Le devoir fiscal ne repose plus actuellement sur un fondement éthico-politique. Cette part affective du devoir fiscal suscite aujourd’hui l’ironie, voire la méfiance à l’égard du fisc ; puisque la notion de devoir fiscal est intimement liée à celle de la justice fiscale, et aux coûts en bien-être : si la justice est rompue, le devoir fiscal étant à l’avenant, le sera inexorablement.

Il est quasiment impossible d’exiger un sens civique d’un contribuable, surtout lorsque celui-ci sait pertinemment que son voisin, ou une progéniture, voire toute une catégorie sociale, se soustrait à l’impôt sans scrupule, que ce soit par évitement, fraude, évasion fiscale ou fuite des capitaux.

Le fondement sociologique cristallisé par le principe de solidarité est plutôt rassurant, voire crédible. Toutefois, le devoir fiscal ne peut jouir d’une telle crédibilité, d’une spontanéité ou d’une sincérité dans son exécution sans qu’il puisse effectivement reposer sur un minimum nécessaire de civisme fiscal, lequel est intimement lié au degré de satisfaction des attentes des citoyens-contribuables, à leur qualité de vie, à leur bien-être.

Le civisme fiscal peut être cultivé. Sa culture requiert deux paramètres : une orientation politique saine, tant générale que fiscale, susceptible de recueillir une forte adhésion des catégories de contribuables, et des sanctions fermement définies et effectivement appliquées à l’égard des contrevenants, quels qu’ils soient : faibles ou puissants, dans les affaires ou dans la politique.

C – La mythologie de l’impôt

La mythologie de l’impôt est l’ensemble des mythes et des légendes que les contribuables possèdent en matière fiscale. Les mythes sont des constructions de l’esprit qui ne reposent pas sur un fond de réalité.

Les légendes sont des représentations de faits réels, fiscaux en l’occurrence, accréditées dans l’opinion, mais déformées ou amplifiées par l’imagination. La mythologie fiscale repose sur deux thèmes majeurs : la réforme fiscale et l’inquisition fiscale.

Le caractère mythologique de la réforme fiscale tient à deux facteurs principaux : un sentiment de mécontentement à l’égard du système fiscal et une vision eschatologique de la réforme fiscale.

Le sentiment de mécontentement éprouvé en général par les contribuables à l’égard du système fiscal consiste notamment dans les reproches fondés faits à celui-ci : poids écrasant, iniquité, corruption, fraude fiscale, fuite des capitaux, complexité inutile et coûteuse, inefficacité…mais aussi dans les décisions prises en réactions contre ces failles et anomalies : refus de l’impôt, fraude, évasion, révoltes…

La vision eschatologique de la réforme fiscale, au sens d’un soulagement final d’une peine, procède de ce sentiment de mécontentement à l’égard de l’impôt, et consiste dans une conception messianique de la réforme représentée par l’image d’un ordre fiscal instauré dans la justice et le bonheur, où règne un impôt unique paré de toutes les vertus : simplicité, justice, efficacité, transparence, rendement et équité.

= = = = =

Énoncé du problème: Extrayez de l'extrait sur le devoir fiscal le passage qui débute aux mots « Les légendes sont » et s'arrête après les mots « la réforme fiscale. », en le recopiant sans rien y changer.

Données présentées:

= = = = =

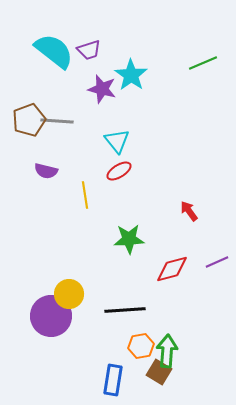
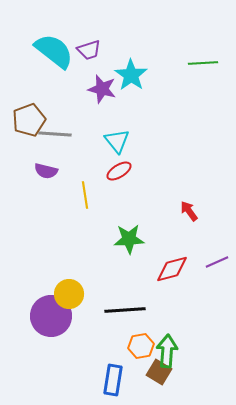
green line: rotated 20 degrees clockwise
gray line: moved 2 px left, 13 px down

= = = = =

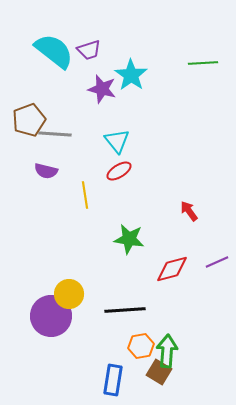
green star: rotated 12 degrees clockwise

= = = = =

Solution du problème:
Les légendes sont des représentations de faits réels, fiscaux en l’occurrence, accréditées dans l’opinion, mais déformées ou amplifiées par l’imagination. La mythologie fiscale repose sur deux thèmes majeurs : la réforme fiscale et l’inquisition fiscale.

Le caractère mythologique de la réforme fiscale tient à deux facteurs principaux : un sentiment de mécontentement à l’égard du système fiscal et une vision eschatologique de la réforme fiscale.